### Aim of the exercise
Output, word for word, the span of lines that starts at the one containing "index pip: (295, 316)" and ends at the last line of the records.

(Materials provided)

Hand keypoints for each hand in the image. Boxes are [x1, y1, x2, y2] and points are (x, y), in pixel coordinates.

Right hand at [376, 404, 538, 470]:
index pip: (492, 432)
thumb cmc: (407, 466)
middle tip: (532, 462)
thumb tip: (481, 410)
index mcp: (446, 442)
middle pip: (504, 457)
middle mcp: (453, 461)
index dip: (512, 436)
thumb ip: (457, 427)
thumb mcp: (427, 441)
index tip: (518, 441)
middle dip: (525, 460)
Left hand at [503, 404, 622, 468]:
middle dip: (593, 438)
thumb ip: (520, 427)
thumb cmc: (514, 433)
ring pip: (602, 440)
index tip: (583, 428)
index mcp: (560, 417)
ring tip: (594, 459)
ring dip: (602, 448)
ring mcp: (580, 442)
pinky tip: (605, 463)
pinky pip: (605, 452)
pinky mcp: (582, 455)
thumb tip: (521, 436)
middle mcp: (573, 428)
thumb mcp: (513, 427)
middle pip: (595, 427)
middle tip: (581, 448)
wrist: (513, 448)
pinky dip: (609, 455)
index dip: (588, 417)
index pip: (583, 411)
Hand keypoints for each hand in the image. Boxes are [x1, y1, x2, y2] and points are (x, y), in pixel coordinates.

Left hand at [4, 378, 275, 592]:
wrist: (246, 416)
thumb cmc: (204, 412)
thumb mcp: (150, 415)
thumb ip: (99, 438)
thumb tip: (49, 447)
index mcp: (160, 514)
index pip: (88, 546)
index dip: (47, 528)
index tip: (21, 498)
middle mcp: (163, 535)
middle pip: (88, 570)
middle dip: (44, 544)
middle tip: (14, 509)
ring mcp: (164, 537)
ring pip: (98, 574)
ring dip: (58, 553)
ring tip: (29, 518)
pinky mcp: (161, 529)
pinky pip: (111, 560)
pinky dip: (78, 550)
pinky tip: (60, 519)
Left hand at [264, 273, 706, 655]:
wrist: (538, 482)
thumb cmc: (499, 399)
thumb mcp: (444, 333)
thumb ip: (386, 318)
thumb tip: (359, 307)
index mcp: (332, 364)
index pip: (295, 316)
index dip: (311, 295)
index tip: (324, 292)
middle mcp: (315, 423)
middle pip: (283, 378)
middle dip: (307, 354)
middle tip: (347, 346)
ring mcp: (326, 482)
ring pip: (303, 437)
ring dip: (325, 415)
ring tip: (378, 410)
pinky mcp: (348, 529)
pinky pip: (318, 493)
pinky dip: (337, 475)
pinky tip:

(End Materials provided)

### Result
index pip: (295, 316)
index dip: (311, 295)
index tip: (324, 292)
middle mcp: (315, 423)
middle pip: (283, 378)
middle dip: (307, 354)
middle tip: (347, 346)
ring mcp: (326, 482)
ring pip: (303, 437)
ring dip: (325, 415)
ring tip: (378, 410)
pinky mcp: (348, 529)
pinky pip: (318, 493)
pinky dip: (337, 475)
pinky tip:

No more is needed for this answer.